§ **TASKS TO PERFORM**:
1. Using the infrared thermometer excerpt, decide whether each statement is supported: (a) The battery is rated at 950mAh. (b) The Master and Slave run on an external oscillator. (c) PIC16F628 has File Registers starting from H'20'. For each, answer yes or no and quote the words that settle it.
2. Reproduce the infrared thermometer excerpt starting with "Battery used: lithium, 3V, 1/2AA, 950mAh" and going on through "50mA 1.2V 40deg.", and switch "emitter" to "diode" wherever it appears.
3. Carry the infrared thermometer project description on from its final sentence.

§ **SELECTED EXCERPT**:

Battery used: lithium, 3V, 1/2AA, 950mAh
Circuit consumption ~ 0,02mA in sleep mode/100mA (if 100mA led is used) in TX mode active 20ms. TX mode active once in 70 seconds => 51 TX/hour => a minimum of 2 years battery life. I used http://oregonembedded.com/batterycalc.htm to determine battery life.
Both Master and Slave use internal oscillator.
Tested leds:
TSHA4401: 100mA 1.5V 20deg
This emitter series is dedicated to systems with panes in transmission space between emitter and detector, because of the low absorbtion of 875 nm radiation in glass. I did small tests and I can say it works through 3 planes (two glases and one transparent plastic) at 5 meters away. It may work even further but I didn't tested it. Free from obstruction the led drives the receiver from like 8 meters (800 cm). At 850 cm the receiver still caught valid signals.
Not tested leds:
CQY36: 50mA 1.2V 40deg.
I bougth this led to make some future tests. Altougth it has 40 ° and only 50mA I expect it to be less in straigth line range. So this is up to user's whishes and battery life expectations.
Note: I'll update led info as soon as I'll make a full test. back to menu

I. The Project
Download the project below:
Dual or single thermometer with infrared support with
PIC16F628/10F322 and DS18B20/DS18S20

The zip file contains:
II. Quick schematic overview
Receiver
Common cathode display
Common anode display
Transmitter

III. Supported PIC micro controllers
Both transmitter and receiver can be compiled with any PIC with support for the pins and with internal oscillator.
In define.inc file from the Inc folder you can find the PROCESSOR defined as PIC16F628.
You can set your own device. Make sure to select same micro controller in the project settings. Specific processor settings are its CONFIG attributes and FRA value. FRA is used for different bank address selection between micro controllers. For example PIC16F84 has File Registers starting from H'10' address and PIC16F628 has it starting from H'20'. back to menu

IV. Supported temperature sensors
DS18S20 or DS18B20
The project already has HEX files for both sensors.back to menu

V. Display configuration
Common cathode display or Common anode display
The project already has HEX files for both display types.back to menu

VI. EE memory, default values, HEX file, recompiling
VI.I EE memory
Important note for the transmitter: EE must be loaded with the EEPROM_dual_temp_on7x4.MCH before compiling/exporting HEX file for the project.
This file has the configuration to display characters (0-9 and letters/signs C/F/H/°/-/t/L/H) needed by the project, also holds default values for the settings (tL/tH/tt/t1/t2/CF).

(Pose landmark coordinates)
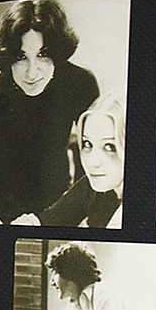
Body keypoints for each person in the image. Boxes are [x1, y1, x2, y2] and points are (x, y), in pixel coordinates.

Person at [0, 0, 99, 225]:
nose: (32, 72)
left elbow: (95, 164)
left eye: (43, 54)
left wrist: (51, 220)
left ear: (57, 51)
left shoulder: (81, 82)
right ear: (8, 57)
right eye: (21, 57)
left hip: (58, 209)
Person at [32, 88, 126, 228]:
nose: (92, 161)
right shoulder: (91, 185)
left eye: (109, 146)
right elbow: (55, 218)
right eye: (87, 144)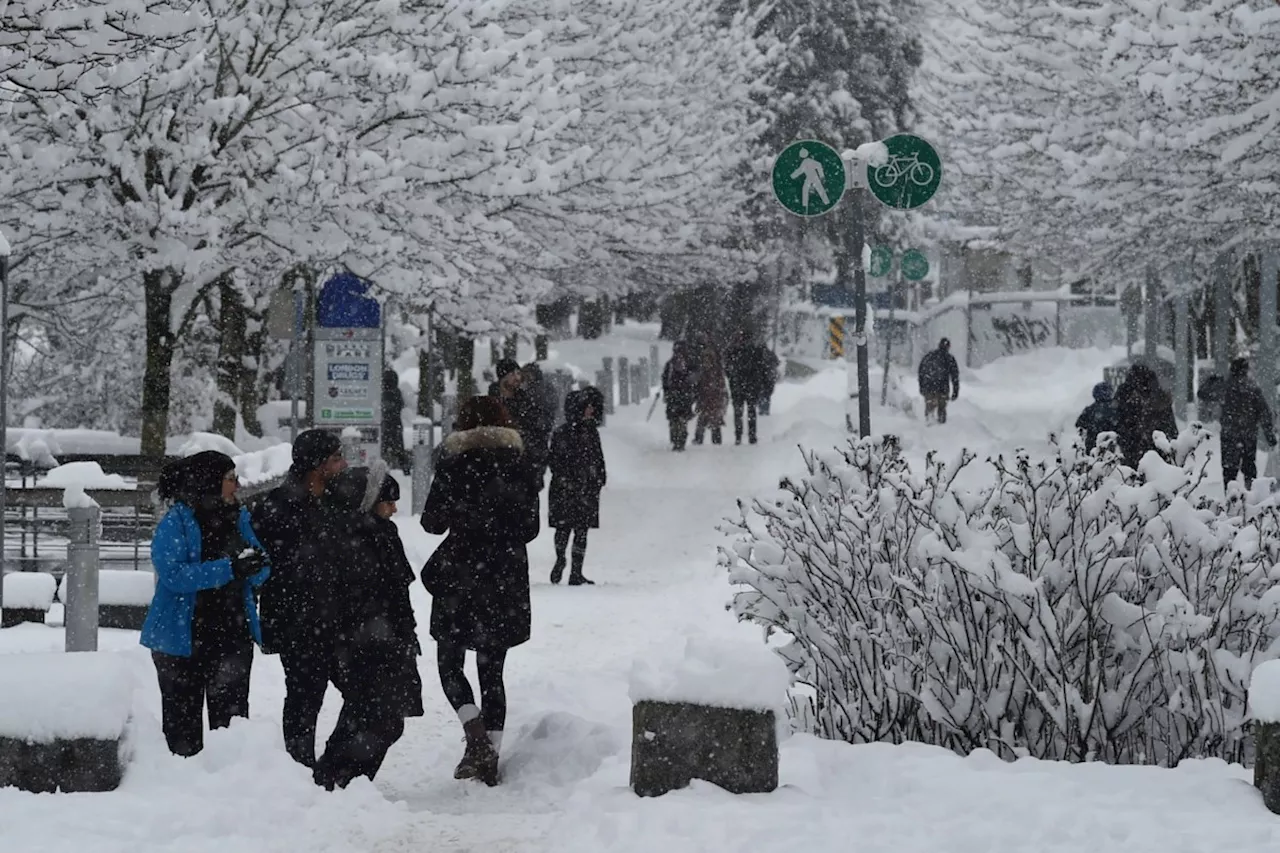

§ **EXPECTED RESPONSES**:
1.
(a) Yes: "lithium, 3V, 1/2AA, 950mAh"
(b) No: "Both Master and Slave use internal oscillator."
(c) Yes: "PIC16F628 has it starting from H'20'"

2.
Battery used: lithium, 3V, 1/2AA, 950mAh
Circuit consumption ~ 0,02mA in sleep mode/100mA (if 100mA led is used) in TX mode active 20ms. TX mode active once in 70 seconds => 51 TX/hour => a minimum of 2 years battery life. I used http://oregonembedded.com/batterycalc.htm to determine battery life.
Both Master and Slave use internal oscillator.
Tested leds:
TSHA4401: 100mA 1.5V 20deg
This diode series is dedicated to systems with panes in transmission space between diode and detector, because of the low absorbtion of 875 nm radiation in glass. I did small tests and I can say it works through 3 planes (two glases and one transparent plastic) at 5 meters away. It may work even further but I didn't tested it. Free from obstruction the led drives the receiver from like 8 meters (800 cm). At 850 cm the receiver still caught valid signals.
Not tested leds:
CQY36: 50mA 1.2V 40deg.

3.
VI.II Changing EE default values
To change these values, start counting FFs back from the end of the file:

[...] 19 -> default thermostat low value in hexadecimal 19=25 (decimal) [0..tH hex]
1E -> default thermostat high value in hexadecimal 1E=30 (decimal) [tL..99 dec]
01 -> default thermostat type, active high [1,2], 2 means active low
05 -> default time in seconds to display local sensor's value [3..50]
05 -> default time in seconds to display infrared temperature [3..50]
01 -> default Celsius scale to display temperature [1,2], 2 means Fahrenheit is used
FF
FF
FF
[...]
FF
FF
FF -> end of the file (last entry)

VI.III Changing default values in HEX file
Default values can be changed directly in the original HEX file without recompiling the project.
Line that start with :10424000 (in the hex file) contains default EE values:
:1042400019001E000100050005000100FF00FF002D
Identifying the values, I made the selection for a better association:
:10424000 [19] 00 [1E] 00 [01] 00 [05] 00 [05] 00 [01] 00 [FF] 00 [FF] 002D
Changing default values should be done with care because they must meet range criteria! Please consider that values are in hexadecimal format!
After changing is complete a checksum recalculation is needed.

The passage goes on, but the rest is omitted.